Additionally, Soldotna Professional Pharmacy hosts a walk-in clinic in its strip mall storefront at the “Y” intersection of the Sterling and Kenai Spur highways Monday through Friday from 4 p.m. to 8 p.m.

Vaccination appointments can also be scheduled through the online portal PrepMod, which can be accessed at myhealth.alaska.gov.
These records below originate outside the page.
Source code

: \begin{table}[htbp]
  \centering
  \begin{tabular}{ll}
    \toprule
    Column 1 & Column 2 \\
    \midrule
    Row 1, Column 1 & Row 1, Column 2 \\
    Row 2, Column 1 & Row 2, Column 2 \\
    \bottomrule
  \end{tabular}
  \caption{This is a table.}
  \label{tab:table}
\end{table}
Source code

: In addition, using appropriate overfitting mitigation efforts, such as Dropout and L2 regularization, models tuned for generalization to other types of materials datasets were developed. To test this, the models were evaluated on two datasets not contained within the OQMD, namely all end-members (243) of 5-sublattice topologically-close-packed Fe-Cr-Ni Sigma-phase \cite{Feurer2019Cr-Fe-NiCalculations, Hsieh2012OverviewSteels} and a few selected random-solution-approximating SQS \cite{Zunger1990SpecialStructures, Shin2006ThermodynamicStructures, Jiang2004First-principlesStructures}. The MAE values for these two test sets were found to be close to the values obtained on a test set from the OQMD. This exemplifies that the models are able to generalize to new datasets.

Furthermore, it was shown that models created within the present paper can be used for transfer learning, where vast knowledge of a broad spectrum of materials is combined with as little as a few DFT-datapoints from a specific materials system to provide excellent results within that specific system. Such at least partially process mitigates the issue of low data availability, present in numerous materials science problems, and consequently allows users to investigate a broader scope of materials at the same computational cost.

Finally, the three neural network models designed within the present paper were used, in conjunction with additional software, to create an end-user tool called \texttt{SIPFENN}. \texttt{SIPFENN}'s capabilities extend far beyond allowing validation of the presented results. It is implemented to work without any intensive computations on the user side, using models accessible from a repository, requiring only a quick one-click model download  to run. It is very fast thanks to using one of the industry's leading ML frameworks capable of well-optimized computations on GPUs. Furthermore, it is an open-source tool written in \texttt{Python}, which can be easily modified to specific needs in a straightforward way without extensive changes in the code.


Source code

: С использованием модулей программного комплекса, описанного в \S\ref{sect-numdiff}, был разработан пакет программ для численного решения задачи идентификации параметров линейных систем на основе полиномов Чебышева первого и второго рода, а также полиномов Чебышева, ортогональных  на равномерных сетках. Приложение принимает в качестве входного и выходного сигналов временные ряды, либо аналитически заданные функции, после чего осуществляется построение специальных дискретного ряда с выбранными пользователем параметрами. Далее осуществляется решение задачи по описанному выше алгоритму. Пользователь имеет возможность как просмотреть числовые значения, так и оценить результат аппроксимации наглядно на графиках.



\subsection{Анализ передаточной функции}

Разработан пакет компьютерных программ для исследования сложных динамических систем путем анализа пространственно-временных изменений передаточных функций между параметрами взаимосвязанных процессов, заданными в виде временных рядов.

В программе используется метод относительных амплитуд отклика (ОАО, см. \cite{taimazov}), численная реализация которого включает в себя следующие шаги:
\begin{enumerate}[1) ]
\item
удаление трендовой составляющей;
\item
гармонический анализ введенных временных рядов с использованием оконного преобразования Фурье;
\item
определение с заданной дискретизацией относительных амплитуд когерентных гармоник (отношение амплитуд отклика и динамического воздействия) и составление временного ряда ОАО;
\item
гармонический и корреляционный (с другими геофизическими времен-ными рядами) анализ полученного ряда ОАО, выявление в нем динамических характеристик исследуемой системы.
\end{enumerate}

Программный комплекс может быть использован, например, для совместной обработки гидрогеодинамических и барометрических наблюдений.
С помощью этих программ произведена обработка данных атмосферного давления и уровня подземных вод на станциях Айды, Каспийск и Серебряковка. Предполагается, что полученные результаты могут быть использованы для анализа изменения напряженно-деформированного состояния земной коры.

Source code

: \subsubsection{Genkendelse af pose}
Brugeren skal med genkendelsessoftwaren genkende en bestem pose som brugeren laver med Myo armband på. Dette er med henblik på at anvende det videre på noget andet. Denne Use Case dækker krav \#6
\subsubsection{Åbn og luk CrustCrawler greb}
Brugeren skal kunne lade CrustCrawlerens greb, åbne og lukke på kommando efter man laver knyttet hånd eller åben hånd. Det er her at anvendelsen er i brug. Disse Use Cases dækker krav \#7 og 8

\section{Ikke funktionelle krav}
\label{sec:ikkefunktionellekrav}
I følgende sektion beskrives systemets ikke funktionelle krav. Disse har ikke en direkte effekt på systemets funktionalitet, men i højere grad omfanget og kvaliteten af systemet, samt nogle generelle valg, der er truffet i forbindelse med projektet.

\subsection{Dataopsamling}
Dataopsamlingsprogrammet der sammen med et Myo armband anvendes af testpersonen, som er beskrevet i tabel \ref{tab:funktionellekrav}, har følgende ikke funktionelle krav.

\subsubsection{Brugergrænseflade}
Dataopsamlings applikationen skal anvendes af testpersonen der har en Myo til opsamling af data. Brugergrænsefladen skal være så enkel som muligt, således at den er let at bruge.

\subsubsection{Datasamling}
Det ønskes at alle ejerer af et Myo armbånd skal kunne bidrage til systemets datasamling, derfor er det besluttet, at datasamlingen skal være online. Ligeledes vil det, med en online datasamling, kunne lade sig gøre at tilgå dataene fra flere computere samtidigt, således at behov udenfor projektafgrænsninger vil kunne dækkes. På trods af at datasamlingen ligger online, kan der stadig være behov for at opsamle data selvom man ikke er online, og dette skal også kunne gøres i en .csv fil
A map of vaccine providers can be found on DHSS’ COVID-19 vaccine website at covidvax.alaska.gov.

People who would like assistance with scheduling a vaccination appointment can call the Kenai Peninsula Borough Office of Emergency Management call center. The center operates Monday through Friday from 9 a.m. to noon. The central peninsula call center can be reached at 907-262-4636. The Homer call center can be reached at 907-235-4636. The Seward call center can be reached at 907-224-4636.

COVID testing locations

Officials encourage anyone with symptoms to test for COVID-19, despite vaccination status.

In Kenai, testing is available at the Chignik Lagoon Clinic, Odyssey Family Practice, Kenai Public Health Center and Capstone Clinic.

In Soldotna, testing is available at the Peninsula Community Health Center, Urgent Care of Soldotna, Walgreens and Soldotna Professional Pharmacy.

In Seward, testing is available at Providence Medical Center, Chugachmiut-North Star Health Clinic, Glacier Family Medicine, Seward Community Health Center and the Safeway pharmacy. Starting Sept. 14, the Seward Community Health Center is offering drive-through testing Tuesdays and Thursdays from 1 p.m. to 2 p.m.

In Homer, testing is available at South Peninsula Hospital, or through other area health care providers at Seldovia Village Tribe Health and Wellness, Kachemak Medical Group and Homer Medical Center.